Is it possible to levy on a judgment debtor’s security deposit held by a landlord? Can a landlord refuse by saying that they need to hold the deposit until the debtor moves out? In court, landlords often prevail on third-party claims on security deposits.
I am a Judgment Broker, not a lawyer, and this article is my opinion, please consult with a lawyer if you need legal advice.
Often, even if you get an assignment order on whatever is left in a security deposit after the judgment debtor moved; sometimes once the judgment debtor knows they will not be getting their deposit back, they simply do not pay the landlord the final month’s rent, so there is no deposit left after the judgment debtor moves.
Even if the landlord is only holding the judgment debtor’s money, some judges believe the deposit is theirs as security for the rental agreement, and they will turn it over only after a successful dissolution of the rental agreement. Some judges do not even want you to subpoena landlords for personal appearances in court because that would be too harassing. They believe you should be able to get whatever you need from a landlord simply by subpoenaing documents.
One could subpoena the landlord’s bank statements if the debtor is paying through direct deposit, or paying rent in other ways that do not allow you to figure out where the money is coming from; less intrusively.
In most cases, the amount held is not worth the effort to fight a claim of exemption, unless it is an expensive rental. If you challenge such a claim, be prepared to pay the landlord’s attorney fees. Experienced judgment enforcers attempt them on occasion, however if the landlord files a third-party claim on the funds, they do not oppose the claim, they just drop it.
In California, the landlord’s attorney might bring up the CCPs, the sections that describe what property is exempt from execution. One CCP implies that property is not assignable or transferable by the debtor, except to the landlord. The landlord’s attorney might argue, although the CCP is not that specific, it does make sense that the deposit is not subject to execution. At this point, you will probably lose your opposition to the third-party claim.
The deposit of the tenant is assignable to the landlord. Tenants do it all the time when they authorize the landlord to deduct from the deposit for repairs (often the language is in the rental agreement itself) and to pay a portion (or all) of the last month’s rent. See California Code 1950.5(h). Because such deposits are assignable, and because they belong to the tenant, not the landlord, they are subject to execution. Whether your court allows this is more art than science.

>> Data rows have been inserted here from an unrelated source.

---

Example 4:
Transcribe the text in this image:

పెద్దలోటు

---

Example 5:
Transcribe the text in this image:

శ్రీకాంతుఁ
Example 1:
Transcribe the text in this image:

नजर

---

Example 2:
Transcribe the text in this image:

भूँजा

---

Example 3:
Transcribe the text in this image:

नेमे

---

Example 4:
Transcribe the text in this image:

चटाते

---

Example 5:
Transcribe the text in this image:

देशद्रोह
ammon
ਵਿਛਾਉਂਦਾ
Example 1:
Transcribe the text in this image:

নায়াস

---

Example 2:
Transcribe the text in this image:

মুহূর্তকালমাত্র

You might try to argue that the security deposit the landlord is holding is, by law, property of the judgment debtor, held by the landlord, and therefore is subject to a levy as per California Code of Civil Procedure sections 695.010(a) and 699.710; and Civil Code sections 1950.5(a),(d),(m),(n) and (o). Of course, relying on these statutes is not an automatic slam-dunk.
Generally, a judge will use your “Motion for Turnover Order and Sanctions, for ZZZZ, Third Party Holding Assets of XXXX, Judgment Debtor” as an opportunity to view the situation as a possible claim of exemption for the judgment debtor. Many judges will order the funds to be turned over only if they believe the judgment debtor can easily replace them to the landlord. Otherwise, as a matter of public policy, the judge is not going to order a rental deposit to be turned over if it ultimately results in the eviction of the judgment debtor tenant, especially where innocent minor children are involved.

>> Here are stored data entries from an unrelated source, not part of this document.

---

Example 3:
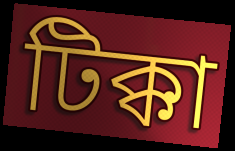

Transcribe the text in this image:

টিক্কা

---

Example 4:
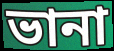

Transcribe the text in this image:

ভানা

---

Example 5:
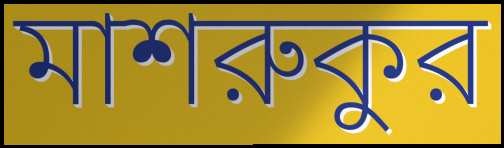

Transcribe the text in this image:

মাশরুকুর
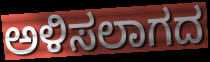
ಅಳಿಸಲಾಗದ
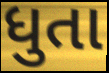
ધુતા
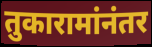
तुकारामांनंतर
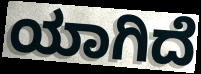
ಯಾಗಿದೆ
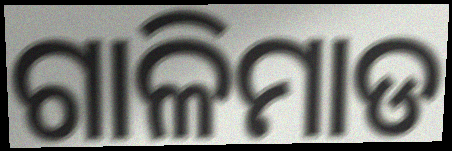
ଗାଳିମାଡ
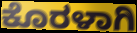
ಕೊರಳಾಗಿ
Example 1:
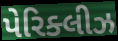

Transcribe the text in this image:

પેરિક્લીઝ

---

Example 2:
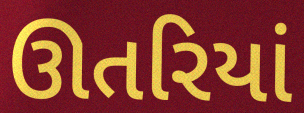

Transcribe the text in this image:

ઊતરિયાં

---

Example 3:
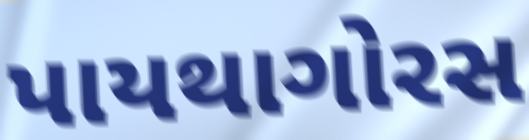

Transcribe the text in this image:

પાયથાગોરસ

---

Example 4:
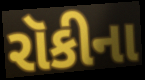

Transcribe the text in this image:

રૉકીના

There is no guarantee one will prevail in a challenge to a third-party claim. In summary, you can give security deposit levies a shot, but do not push too hard if the landlord fights it. The more relevant California laws appear below:
1950.5(a) This section applies to security for a rental agreement for residential property that is used as the dwelling of the tenant.
(d) Any security shall be held by the landlord for the tenant who is party to the lease or agreement. The claim of a tenant to the security shall be prior to the claim of any creditor of the landlord.

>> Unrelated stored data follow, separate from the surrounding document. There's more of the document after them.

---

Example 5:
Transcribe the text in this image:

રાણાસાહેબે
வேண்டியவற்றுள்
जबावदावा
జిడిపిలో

(h) Upon termination of the landlord’s interest in the premises, whether by sale, assignment, death, appointment of receiver or otherwise, the landlord or the landlord’s agent shall, within a reasonable time, do one of the following acts, either of which shall relieve the landlord of further liability with respect to the security held:
(1) Transfer the portion of the security remaining after any lawful deductions made under subdivision (e) to the landlord’s successor in interest. The landlord shall thereafter notify the tenant by personal delivery or by first-class mail, postage prepaid, of the transfer, of any claims made against the security, of the amount of the security deposited, and of the names of the successors in interest, their address, and their telephone number.
(m) No lease or rental agreement may contain any provision characterizing any security as “nonrefundable.”
(o) Proof of the existence of and the amount of a security deposit may be established by any credible evidence, including, but not limited to, a canceled check, a receipt, a lease indicating the requirement of a deposit as well as the amount, prior consistent statements or actions of the landlord or tenant, or a statement under penalty of perjury that satisfies the credibility requirements set forth in Section 780 of the Evidence Code.